WHAT TO WORK ON -> Write out the stretch of lines below that begins at the line with "In the Dunlop" and ends at the line with "Rectus Abdominus", including both, exactly as given and nothing more.

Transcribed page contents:
════════════════
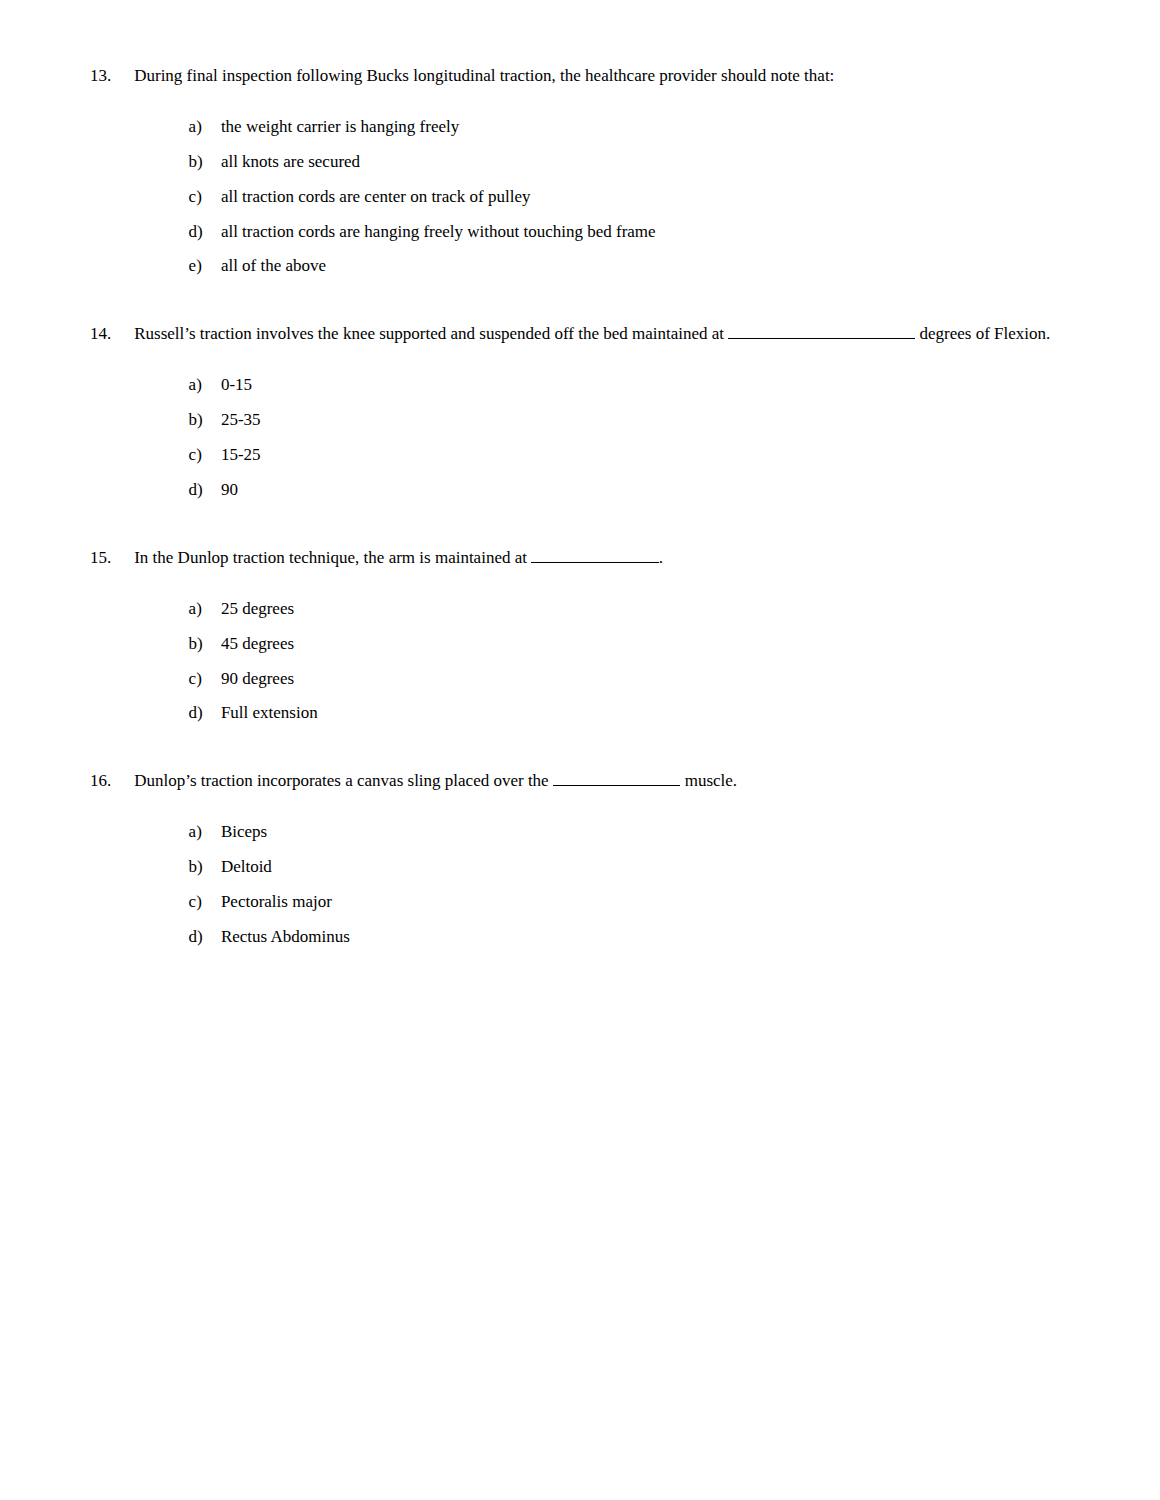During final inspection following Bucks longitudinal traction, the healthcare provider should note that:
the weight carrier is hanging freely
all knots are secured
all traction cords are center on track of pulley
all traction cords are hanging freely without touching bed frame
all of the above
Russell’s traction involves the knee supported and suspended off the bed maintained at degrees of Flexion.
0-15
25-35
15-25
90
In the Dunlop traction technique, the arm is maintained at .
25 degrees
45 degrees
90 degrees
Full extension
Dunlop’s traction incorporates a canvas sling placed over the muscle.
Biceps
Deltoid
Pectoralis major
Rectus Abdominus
════════════════
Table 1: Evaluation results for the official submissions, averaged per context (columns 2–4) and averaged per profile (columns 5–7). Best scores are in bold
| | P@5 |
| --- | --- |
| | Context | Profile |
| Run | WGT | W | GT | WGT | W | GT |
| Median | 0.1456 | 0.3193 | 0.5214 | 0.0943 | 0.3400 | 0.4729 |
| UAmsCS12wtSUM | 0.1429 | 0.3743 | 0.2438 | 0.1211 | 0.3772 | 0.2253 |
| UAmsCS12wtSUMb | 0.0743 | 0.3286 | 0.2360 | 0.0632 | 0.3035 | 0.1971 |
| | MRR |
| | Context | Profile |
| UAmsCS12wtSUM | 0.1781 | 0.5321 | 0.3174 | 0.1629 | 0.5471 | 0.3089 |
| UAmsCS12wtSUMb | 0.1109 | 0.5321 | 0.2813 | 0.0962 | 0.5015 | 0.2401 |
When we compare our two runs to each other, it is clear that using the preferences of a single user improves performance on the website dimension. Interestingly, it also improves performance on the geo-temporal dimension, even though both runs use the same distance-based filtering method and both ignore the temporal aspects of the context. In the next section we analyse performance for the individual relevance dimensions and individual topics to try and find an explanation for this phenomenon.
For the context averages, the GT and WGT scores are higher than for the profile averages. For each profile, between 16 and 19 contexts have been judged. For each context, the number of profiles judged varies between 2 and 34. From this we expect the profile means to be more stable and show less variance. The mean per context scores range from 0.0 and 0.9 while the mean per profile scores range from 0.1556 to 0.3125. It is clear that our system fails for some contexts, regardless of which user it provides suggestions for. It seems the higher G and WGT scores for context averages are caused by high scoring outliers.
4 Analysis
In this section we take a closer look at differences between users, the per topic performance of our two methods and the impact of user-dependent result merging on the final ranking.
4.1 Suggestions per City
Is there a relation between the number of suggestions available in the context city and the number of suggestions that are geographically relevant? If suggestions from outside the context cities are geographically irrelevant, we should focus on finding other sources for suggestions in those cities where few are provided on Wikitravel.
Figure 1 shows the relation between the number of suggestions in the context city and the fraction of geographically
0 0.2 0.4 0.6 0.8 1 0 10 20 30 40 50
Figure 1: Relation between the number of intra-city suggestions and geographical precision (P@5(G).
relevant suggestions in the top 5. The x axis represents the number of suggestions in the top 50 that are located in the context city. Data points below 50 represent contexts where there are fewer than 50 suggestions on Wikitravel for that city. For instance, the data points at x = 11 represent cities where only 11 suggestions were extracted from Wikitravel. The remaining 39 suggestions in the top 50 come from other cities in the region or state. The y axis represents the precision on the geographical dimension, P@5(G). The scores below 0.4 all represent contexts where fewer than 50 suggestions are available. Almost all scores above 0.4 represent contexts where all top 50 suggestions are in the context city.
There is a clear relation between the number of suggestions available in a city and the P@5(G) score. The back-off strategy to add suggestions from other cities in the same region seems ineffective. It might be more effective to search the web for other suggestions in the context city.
════════════════
EXERCISE ANSWER ->
In the Dunlop traction technique, the arm is maintained at .
25 degrees
45 degrees
90 degrees
Full extension
Dunlop’s traction incorporates a canvas sling placed over the muscle.
Biceps
Deltoid
Pectoralis major
Rectus Abdominus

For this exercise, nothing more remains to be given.